Onderstaande tabel toont meer in detail de budgetten per jaar voor rechtstreekse steun van Pijler 1 en voor de steun voor plattelandsontwikkeling van pijler 2 voor de periode 2014-2027. Het gaat hier om Europese budgetjaren, waarbij budgetjaar X+1 loopt van 15 oktober jaar X tot 14 oktober jaar X+1. Voor de rechtstreekse steun van pijler 1 legt de Europese Unie per MFK-periode jaarlijkse enveloppes voor België vast. Er is geen overdracht van budget van het ene naar het andere jaar mogelijk. De middelen worden per jaar, per campagne van de verzamelaanvraag van het Agentschap Landbouw en Zeevisserij, uitbetaald. Voor de rechtstreekse betalingen geldt dat het kalenderjaar X, het jaar van indienen van de verzamelaanvraag, overeenkomt met budgetjaar X+1. Voor pijler 2 is er op Europees niveau een budget voor België voor een hele MFK-periode vastgelegd en dat wordt min of meer (artificieel) gelijk verdeeld over de jaren. De betalingen voor de maatregelen van de huidige periode kunnen nog tot N+2 jaar gebeuren, dus tot twee jaar na het einde van de MFK-periode. De uitbetaling gebeurt dus, anders dan voor de rechtstreekse steun, niet jaarlijks volgens een vast stramien en binnen een vastgelegde enveloppe voor dat jaar. En de betalingen van de verschillende MFK-periodes en maatregelen lopen wat in elkaar over. 
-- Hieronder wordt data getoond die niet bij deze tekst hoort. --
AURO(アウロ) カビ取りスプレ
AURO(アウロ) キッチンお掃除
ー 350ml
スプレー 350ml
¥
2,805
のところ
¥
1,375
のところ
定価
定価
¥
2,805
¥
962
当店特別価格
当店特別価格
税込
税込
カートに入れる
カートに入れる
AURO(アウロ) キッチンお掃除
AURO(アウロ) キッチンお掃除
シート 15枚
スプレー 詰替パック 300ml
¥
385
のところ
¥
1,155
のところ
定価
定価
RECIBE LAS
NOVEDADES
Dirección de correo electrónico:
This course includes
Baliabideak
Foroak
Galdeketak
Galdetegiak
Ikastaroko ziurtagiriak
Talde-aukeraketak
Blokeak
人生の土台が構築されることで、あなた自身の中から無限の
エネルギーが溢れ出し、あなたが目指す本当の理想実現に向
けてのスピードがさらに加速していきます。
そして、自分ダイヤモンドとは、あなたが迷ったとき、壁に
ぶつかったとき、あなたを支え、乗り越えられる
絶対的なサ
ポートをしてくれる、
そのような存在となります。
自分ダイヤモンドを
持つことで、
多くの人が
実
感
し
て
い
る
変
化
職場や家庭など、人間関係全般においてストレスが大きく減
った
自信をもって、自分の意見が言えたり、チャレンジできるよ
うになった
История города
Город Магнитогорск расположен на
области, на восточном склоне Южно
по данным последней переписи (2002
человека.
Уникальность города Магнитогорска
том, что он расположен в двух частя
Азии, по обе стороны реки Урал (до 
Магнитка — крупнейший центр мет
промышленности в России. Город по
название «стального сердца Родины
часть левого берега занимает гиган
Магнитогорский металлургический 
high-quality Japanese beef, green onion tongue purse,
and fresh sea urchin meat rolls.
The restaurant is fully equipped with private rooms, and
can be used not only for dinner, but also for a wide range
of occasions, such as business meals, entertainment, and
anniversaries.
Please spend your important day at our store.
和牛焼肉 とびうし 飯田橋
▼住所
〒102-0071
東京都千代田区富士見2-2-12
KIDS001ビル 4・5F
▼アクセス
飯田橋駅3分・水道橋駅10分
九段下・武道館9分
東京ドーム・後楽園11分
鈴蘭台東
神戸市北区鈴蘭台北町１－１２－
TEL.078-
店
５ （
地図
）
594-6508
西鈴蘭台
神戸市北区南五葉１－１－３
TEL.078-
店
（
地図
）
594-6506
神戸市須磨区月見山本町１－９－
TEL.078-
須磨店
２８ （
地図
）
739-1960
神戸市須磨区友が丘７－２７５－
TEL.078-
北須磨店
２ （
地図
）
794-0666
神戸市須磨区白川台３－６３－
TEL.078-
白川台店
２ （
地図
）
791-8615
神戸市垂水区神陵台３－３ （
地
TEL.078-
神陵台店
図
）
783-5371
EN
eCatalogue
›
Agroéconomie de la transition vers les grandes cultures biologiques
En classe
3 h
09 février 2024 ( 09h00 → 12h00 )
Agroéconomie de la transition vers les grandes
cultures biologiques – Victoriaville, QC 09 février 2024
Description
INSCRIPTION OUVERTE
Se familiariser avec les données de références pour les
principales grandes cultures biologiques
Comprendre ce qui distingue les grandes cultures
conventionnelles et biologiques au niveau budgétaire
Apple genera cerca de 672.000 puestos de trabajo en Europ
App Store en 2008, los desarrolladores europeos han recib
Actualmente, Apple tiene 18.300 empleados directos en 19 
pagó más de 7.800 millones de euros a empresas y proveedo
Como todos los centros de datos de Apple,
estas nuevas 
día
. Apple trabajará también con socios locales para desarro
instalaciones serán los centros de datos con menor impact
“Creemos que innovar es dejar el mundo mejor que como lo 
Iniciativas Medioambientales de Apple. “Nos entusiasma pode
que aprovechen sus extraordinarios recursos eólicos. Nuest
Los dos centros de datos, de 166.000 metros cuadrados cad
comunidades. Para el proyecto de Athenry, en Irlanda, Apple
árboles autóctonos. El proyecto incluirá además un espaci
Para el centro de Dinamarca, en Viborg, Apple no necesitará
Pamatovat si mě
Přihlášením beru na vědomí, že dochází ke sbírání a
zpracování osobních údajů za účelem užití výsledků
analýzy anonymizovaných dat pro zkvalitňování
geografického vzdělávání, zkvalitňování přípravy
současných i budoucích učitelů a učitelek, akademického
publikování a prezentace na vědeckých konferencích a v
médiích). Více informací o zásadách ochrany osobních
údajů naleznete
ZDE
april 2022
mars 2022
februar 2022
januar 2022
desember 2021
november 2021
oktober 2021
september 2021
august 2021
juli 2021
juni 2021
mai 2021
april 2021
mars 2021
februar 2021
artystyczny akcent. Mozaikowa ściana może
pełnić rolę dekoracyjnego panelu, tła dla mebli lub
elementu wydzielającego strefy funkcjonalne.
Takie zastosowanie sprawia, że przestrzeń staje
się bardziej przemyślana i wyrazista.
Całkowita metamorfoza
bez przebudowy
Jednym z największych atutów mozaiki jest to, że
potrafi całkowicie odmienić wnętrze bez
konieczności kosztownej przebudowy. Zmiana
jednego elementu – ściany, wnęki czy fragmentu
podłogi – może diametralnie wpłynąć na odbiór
De tabel laat zien dat het budget rechtstreekse steun voor transfer van pijler 1 naar pijler voor de periode 2014-2020 jaar op jaar daalt en dat het bedrag voor de periode 2021-2027 nog iets lager ligt. Dat is een gevolg van de externe convergentie van rechtstreekse steun tussen de EU-lidstaten. Externe convergentie houdt een herverdeling in van de rechtstreekse steun van lidstaten met een groot bedrag aan rechtstreekse steun per hectare naar lidstaten met een laag bedrag rechtstreekse steun per hectare. Daarnaast daalt het budget rechtstreekse steun van 2016 tot 2020 door een geleidelijk aan grotere transfer van pijler 1 naar pijler 2: de transfer neemt toe van 5% tot 10%. In budgetjaar 2021 en 2022 is er tijdelijk geen transfer van pijler 1 naar pijler 2, waardoor het budget rechtstreekse steun dan hoger ligt. In 2023 is er opnieuw een transfer van 10% en dat percentage loopt op tot 12% in 2027. Daardoor daalt de rechtstreekse steun verder tot een dieptepunt van 201,8 miljoen euro in 2027. De Vlaamse cofinanciering van het regulier deel van pijler 2 verhoogt van 50% in 2014-2022 naar 57% in 2023-2027, wanneer de nieuwe GLB-maatregelen ingang vinden. Daarnaast is er tijdelijk een extra budget in 2021 en 2022 van 7,4 en 17,7 miljoen euro, via het Next Generation EU-herstelfonds, dat een antwoord vormt op de covid-19-pandemie.